Les trois juges concernés par les allégations de Marc Bellemare continueront à siéger pendant les audiences de la Commission d'enquête publique sur le processus de nomination des juges, qui devraient durer six semaines.

«Les travaux de la commission Bastarache n'ont aucun impact sur le fonctionnement de la Cour du Québec, dont les activités régulières se poursuivent normalement», a indiqué hier Me Renée Desrosiers de Lanauze, adjointe par intérim de la juge en chef de la Cour du Québec, Élizabeth Corte.

Hier, l'ancien ministre de la Justice Marc Bellemare a affirmé devant la commission Bastarache qu'il avait fait l'objet de pressions pour nommer les juges Marc Bisson, Line Gosselin-Després et Michel Simard. M. Bisson est coordonnateur adjoint de la Cour du Québec à Longueuil tandis que Line Gosselin-Després et Michel Simard siègent au palais de justice de Québec.

Les procureurs de la Couronne entendent continuer à plaider devant eux, a indiqué Annie-Claude Bergeron, porte-parole du Directeur des poursuites criminelles et pénales. «Leur impartialité et leur compétence ne sont pas remise en question», a dit Me Bergeron, elle-même procureure de la Couronne.

Pas de commentaire

L'affaire Marc Bellemare semble être un sujet délicat dans le monde juridique québécois: hier, le Barreau du Québec et le Conseil de la magistrature ont refusé de se prononcer sur les déclarations incendiaires de l'ex-ministre la Justice.

Même silence du côté des trois juges mis en cause: Michel Simard et Marc Bisson n'ont pas rappelé La Presse, et l'adjointe de Line Gosselin a répondu qu'elle ne ferait aucun commentaire.

Photo: Archives La Presse

Promu juge en chef adjoint à la Chambre civile de la Cour du Québec le 5 novembre 2003. Était déjà juge à la Cour du Québec lors de sa promotion. «Je n'ai rien à dire contre Michel Simard, qui est un juge d'expérience, qui pratique un droit impeccable, il a une belle notoriété. Il avait de bons arguments pour (lui)», a dit hier Me Bellemare, après avoir expliqué qu'il aurait préféré promouvoir un autre juge, Claude Chicoine.

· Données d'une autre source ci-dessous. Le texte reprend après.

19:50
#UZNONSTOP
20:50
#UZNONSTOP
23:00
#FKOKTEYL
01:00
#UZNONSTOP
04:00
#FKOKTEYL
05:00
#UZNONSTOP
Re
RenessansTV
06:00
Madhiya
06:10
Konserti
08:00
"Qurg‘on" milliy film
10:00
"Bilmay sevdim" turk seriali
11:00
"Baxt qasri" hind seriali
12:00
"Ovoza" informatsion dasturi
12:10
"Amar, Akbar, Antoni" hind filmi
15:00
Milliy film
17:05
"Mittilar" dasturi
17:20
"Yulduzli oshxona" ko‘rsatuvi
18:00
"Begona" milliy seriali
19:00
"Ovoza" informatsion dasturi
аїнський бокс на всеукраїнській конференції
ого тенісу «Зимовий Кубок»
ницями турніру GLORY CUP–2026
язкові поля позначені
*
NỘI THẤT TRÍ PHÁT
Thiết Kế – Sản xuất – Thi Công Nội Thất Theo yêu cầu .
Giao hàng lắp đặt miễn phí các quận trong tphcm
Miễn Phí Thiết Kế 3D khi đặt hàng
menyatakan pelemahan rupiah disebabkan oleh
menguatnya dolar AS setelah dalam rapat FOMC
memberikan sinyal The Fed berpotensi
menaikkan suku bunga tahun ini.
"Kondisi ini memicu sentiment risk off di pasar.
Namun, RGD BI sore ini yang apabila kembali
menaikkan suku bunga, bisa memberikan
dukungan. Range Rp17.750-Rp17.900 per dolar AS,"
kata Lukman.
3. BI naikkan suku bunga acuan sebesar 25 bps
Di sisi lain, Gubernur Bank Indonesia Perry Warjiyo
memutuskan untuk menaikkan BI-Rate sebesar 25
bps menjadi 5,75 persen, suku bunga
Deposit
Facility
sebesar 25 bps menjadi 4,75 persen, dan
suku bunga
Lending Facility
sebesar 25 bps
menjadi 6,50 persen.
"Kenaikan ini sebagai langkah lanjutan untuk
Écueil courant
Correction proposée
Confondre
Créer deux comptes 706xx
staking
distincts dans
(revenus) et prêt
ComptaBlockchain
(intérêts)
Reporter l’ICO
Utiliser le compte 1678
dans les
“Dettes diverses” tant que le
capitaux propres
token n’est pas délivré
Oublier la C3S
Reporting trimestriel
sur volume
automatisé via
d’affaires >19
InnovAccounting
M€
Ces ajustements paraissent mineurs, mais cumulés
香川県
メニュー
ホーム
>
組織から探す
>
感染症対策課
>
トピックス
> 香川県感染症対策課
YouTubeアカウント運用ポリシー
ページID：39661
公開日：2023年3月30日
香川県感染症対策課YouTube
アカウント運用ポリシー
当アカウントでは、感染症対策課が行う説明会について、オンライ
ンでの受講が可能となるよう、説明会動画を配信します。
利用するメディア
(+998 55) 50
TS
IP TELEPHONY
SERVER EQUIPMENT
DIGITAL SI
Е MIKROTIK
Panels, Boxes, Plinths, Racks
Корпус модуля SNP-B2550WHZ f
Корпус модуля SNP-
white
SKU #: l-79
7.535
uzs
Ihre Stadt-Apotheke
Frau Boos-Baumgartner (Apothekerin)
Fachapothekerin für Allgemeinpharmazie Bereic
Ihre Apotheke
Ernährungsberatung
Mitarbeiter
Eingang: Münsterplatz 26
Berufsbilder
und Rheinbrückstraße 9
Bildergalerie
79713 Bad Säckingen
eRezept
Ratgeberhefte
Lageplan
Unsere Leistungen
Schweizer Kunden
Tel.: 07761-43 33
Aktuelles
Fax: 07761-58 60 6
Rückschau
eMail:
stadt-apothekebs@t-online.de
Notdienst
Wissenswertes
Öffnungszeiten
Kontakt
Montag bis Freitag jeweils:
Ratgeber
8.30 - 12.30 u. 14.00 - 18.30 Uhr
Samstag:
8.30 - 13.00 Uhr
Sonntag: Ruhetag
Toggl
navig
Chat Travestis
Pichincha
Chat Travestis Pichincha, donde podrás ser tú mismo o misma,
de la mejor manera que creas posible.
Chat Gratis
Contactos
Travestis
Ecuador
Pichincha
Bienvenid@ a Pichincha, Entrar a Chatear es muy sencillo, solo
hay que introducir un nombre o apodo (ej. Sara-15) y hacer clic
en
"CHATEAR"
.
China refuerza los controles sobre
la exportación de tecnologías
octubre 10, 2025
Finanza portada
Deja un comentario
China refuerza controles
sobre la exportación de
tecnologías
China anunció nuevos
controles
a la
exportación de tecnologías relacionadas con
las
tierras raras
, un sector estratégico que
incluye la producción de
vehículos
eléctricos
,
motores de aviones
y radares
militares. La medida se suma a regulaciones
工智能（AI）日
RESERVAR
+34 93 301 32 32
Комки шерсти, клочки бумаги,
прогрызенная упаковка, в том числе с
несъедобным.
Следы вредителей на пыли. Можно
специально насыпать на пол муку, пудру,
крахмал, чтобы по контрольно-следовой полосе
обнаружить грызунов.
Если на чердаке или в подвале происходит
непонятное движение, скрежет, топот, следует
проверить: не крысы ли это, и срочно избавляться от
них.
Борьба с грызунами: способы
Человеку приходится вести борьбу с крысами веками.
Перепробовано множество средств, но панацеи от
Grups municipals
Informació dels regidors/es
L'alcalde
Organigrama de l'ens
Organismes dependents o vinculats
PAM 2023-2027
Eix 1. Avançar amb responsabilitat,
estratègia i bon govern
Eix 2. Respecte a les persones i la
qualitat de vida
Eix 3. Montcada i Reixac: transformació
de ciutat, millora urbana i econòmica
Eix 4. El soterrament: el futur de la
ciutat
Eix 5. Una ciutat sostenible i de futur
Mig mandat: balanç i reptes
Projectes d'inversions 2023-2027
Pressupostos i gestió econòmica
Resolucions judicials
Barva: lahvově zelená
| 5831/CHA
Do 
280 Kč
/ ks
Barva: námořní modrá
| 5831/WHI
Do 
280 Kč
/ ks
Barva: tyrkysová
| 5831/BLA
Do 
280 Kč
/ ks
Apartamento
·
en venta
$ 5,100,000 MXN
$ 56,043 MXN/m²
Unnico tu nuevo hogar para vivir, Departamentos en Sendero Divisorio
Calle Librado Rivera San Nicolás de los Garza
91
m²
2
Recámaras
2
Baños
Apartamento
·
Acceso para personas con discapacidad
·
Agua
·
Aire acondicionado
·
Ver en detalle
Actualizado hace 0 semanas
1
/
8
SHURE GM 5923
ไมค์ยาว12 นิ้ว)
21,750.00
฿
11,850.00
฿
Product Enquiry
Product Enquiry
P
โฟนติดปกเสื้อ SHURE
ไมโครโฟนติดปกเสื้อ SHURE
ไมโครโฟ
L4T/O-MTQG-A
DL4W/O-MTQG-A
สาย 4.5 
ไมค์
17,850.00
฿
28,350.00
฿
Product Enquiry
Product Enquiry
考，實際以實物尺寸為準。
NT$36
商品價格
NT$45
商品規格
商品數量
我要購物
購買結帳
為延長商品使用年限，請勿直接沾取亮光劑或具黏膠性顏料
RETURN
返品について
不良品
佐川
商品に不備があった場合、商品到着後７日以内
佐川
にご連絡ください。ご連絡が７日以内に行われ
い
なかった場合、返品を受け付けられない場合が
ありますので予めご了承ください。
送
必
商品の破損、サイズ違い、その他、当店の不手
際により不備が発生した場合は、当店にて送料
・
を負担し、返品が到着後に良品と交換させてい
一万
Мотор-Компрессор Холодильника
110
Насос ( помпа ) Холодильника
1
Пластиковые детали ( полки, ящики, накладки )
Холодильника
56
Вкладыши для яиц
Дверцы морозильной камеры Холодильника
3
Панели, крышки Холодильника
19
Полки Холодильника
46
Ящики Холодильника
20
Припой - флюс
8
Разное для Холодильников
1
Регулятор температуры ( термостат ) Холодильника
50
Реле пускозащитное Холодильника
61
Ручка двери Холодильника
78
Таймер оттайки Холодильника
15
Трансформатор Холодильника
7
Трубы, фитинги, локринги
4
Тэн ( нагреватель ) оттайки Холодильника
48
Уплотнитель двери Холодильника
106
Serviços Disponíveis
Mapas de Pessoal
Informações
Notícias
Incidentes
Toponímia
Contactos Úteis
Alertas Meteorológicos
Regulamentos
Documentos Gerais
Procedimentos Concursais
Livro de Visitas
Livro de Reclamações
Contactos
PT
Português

Le directeur du Centre de recherche en droit public (CRDP) de la faculté de droit de l'Université de Montréal, Karim Benyekhlef, n'a pas souhaité non plus discuter des cas précis qu'a évoqués Marc Bellemare. Il a toutefois souligné que le processus de nomination des juges au Québec s'est grandement amélioré au fil des ans. Depuis les années 70, explique-t-il, un comité multipartite est chargé d'évaluer les candidatures et de faire ses recommandations au ministre de la Justice.

«À ma connaissance, l'immense majorité des juges de la Cour du Québec sont indépendants et impartiaux», estime M. Benyekhlef, qui souligne que le processus de nomination au Canada est beaucoup moins politisé qu'aux États-Unis.

Le professeur explique qu'il est pratiquement impossible de déloger un juge, qui est nommé jusqu'à la retraite ou jusqu'à l'âge de 75 ans. «Les juges ne sont donc redevables à personne», dit-il.

«Est-ce que le mécanisme aurait besoin d'ajustements? C'est ce que va nous dire sans doute la commission Bastarache, dit Karim Benyekhlef. À la lumière des quelques faits que je connais, je crois qu'il y a peut-être quelques petits ajustements qui peuvent être apportés pour rassurer la population.»

Photo: Archives La Presse

Nommé le 26 novembre 2003 à la Cour du Québec, chambre criminelle. Fils de Guy Bisson, un organisateur libéral de l'Outaouais. Me Bisson faisait partie de la courte liste retenue par le comité indépendant chargé d'analyser les candidatures. Guy Bisson a reconnu avoir parlé avec Norman MacMillan, député de Papineau, pour que son fils accède à la magistrature en 2003. M. MacMillan était à l'époque président du caucus des députés libéraux. Il assistait à ce titre aux réunions du Conseil des ministres.